The named plaintiffs sought to represent a class of approximately 187,000 current and former Wal-Mart employees in Pennsylvania, and the court granted the plaintiffs’ class certification motion. When the parties did not reach a settlement, the case went to trial, and the jury found in favor of the class as to both the off-the-clock and rest break claims. The total award of $187,648,589 included statutory penalties and attorneys’ fees. But for the correction of a minor mathematical error, the portion of the award to be paid to class members was unaltered by the Superior Court’s decision. The attorneys’ fees portion of the decision was remanded to the trial court with instructions that a proper calculation of the lodestar multiplier be conducted.

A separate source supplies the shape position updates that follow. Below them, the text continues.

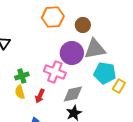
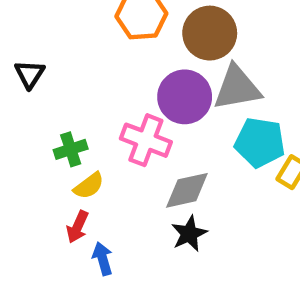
brown circle: (83, 25) -> (210, 33), size x1.5
yellow semicircle: (20, 92) -> (89, 186), moved, turned -112
red arrow: (40, 96) -> (77, 227), moved

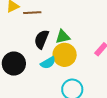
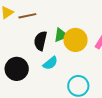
yellow circle: (65, 55) -> (76, 40), moved

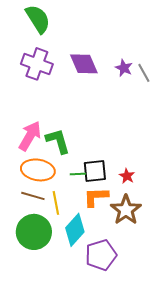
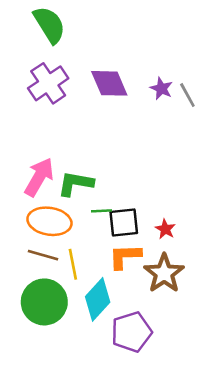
purple cross: (37, 64) -> (48, 83), turned 36
green L-shape: (58, 141) -> (75, 184), turned -64
green line: (78, 174) -> (102, 211), moved

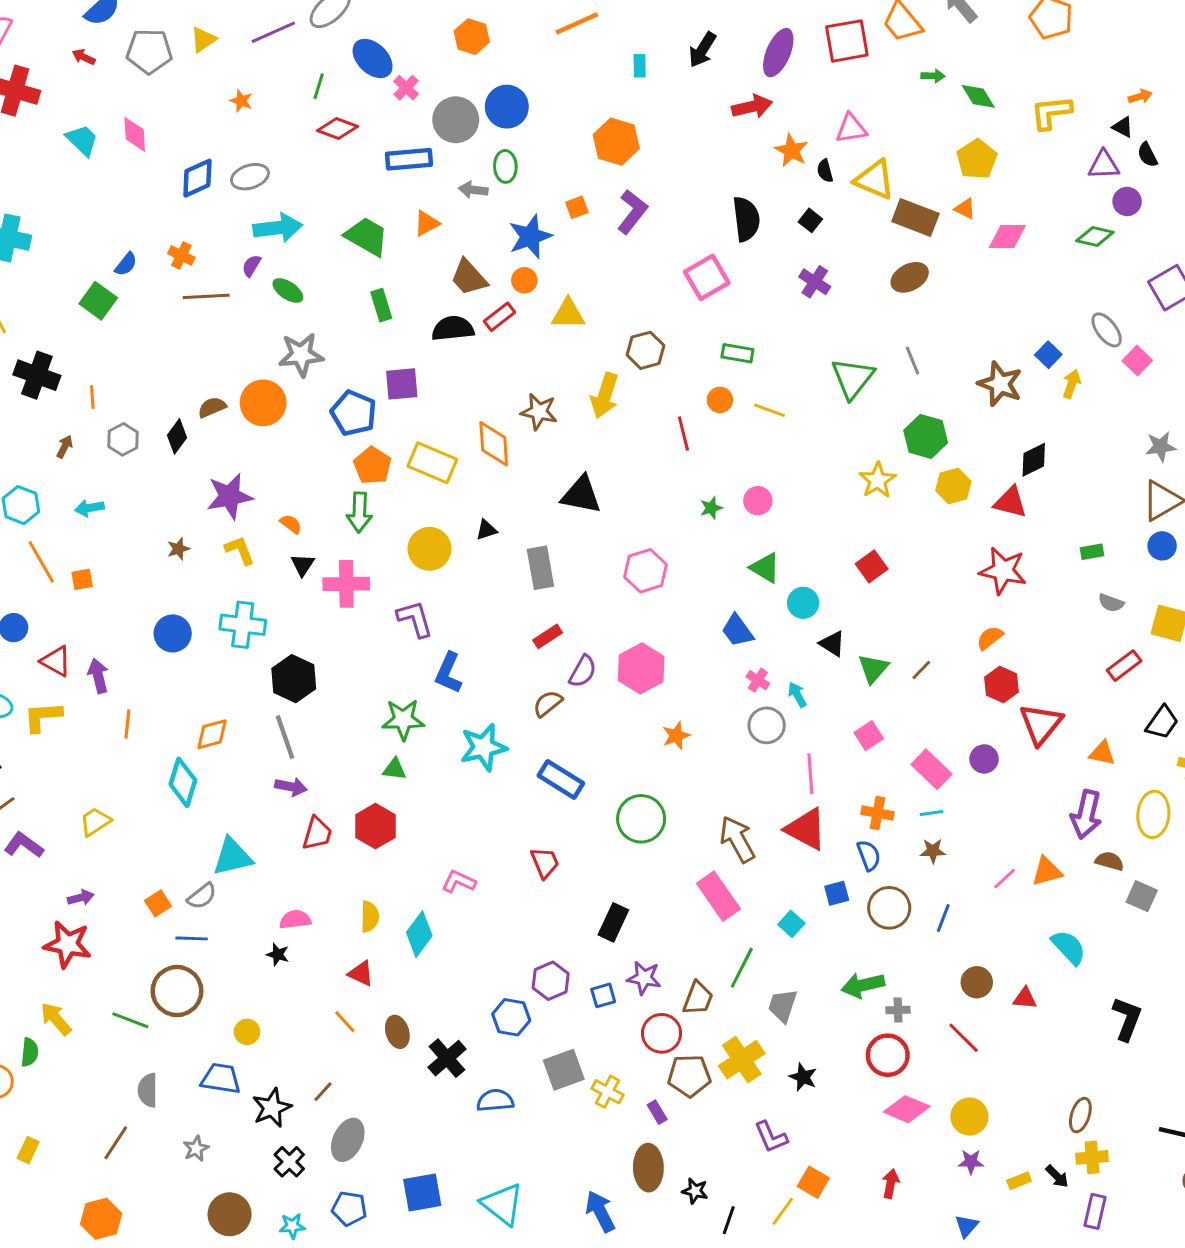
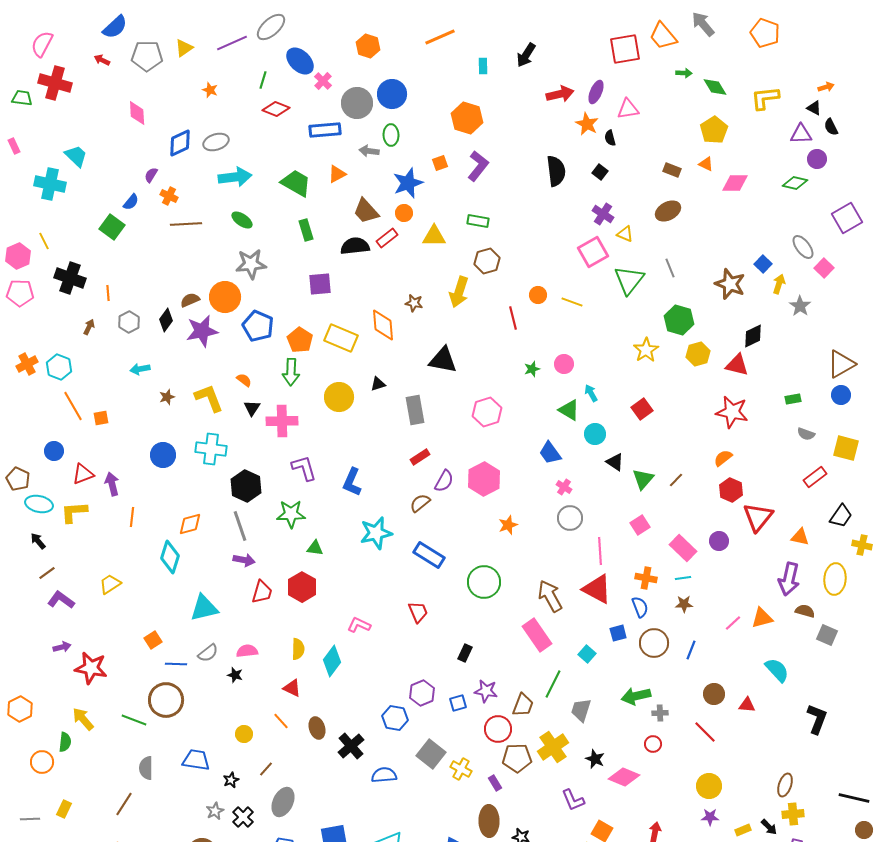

The rest break claim is notable because it was grounded in a contract theory, rather than relying solely on a statutory violation. The class alleged that Wal-Mart had promised employees paid rest breaks but systematically failed to provide those breaks. On appeal, Wal-Mart argued that both the promise of paid breaks and any failure of Wal-Mart to have delivered them raised individual issues, rendering class treatment inappropriate. The appellate court disagreed, affirming the trial court’s grant of certification.

Wal-Mart also unsuccessfully challenged the jury’s findings of fact. In finding liability on the rest break claim, the jury accepted as credible plaintiffs’ evidence showing that pressure from Wal-Mart’s home office in Arkansas to reduce labor costs directly resulted in the deprivation of paid rest breaks that Wal-Mart was contractually obligated to provide. The appellate court affirmed this as a reasonable and thus permissible factual inference.